··· RECORD EXTRACTS
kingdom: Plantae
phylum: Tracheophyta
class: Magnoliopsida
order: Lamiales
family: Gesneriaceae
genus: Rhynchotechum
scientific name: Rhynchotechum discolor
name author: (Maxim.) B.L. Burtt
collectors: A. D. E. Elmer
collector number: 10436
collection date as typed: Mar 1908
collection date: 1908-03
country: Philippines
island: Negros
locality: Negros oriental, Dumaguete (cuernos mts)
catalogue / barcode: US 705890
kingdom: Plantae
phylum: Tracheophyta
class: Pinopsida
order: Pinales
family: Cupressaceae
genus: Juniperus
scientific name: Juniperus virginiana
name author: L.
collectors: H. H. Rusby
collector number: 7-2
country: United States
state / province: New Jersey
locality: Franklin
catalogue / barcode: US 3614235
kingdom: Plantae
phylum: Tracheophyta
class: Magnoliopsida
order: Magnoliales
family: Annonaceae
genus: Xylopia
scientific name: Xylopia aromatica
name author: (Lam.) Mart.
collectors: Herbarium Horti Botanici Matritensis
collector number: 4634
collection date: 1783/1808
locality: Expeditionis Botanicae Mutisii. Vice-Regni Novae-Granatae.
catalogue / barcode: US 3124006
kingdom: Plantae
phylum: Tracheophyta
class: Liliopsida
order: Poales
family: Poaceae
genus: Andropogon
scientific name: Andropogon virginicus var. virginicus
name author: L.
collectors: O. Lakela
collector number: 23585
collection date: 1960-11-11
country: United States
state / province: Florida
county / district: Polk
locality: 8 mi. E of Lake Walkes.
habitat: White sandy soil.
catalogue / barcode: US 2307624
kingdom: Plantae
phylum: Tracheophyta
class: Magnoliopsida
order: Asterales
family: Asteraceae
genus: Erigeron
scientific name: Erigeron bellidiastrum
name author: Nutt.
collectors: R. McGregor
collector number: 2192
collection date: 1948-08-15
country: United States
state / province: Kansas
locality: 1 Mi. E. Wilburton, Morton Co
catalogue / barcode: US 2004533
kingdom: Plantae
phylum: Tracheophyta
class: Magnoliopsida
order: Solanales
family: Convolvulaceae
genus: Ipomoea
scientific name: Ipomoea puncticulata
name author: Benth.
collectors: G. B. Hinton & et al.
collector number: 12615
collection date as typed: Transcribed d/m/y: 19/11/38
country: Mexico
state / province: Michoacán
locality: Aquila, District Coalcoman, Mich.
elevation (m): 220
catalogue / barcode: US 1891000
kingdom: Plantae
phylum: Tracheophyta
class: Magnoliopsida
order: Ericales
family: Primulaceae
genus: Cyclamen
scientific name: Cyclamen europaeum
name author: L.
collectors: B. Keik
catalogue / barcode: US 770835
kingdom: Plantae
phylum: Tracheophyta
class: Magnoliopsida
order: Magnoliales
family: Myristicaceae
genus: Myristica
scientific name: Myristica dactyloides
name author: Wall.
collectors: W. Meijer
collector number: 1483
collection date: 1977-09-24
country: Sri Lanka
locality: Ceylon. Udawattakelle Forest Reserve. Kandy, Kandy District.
······
**EXERCISE:** Pick out every line in the rows above that contains the word "family", and copy each one as it appears.

**CORRECT RESULT:**
family: Gesneriaceae
family: Cupressaceae
family: Annonaceae
family: Poaceae
family: Asteraceae
family: Convolvulaceae
family: Primulaceae
family: Myristicaceae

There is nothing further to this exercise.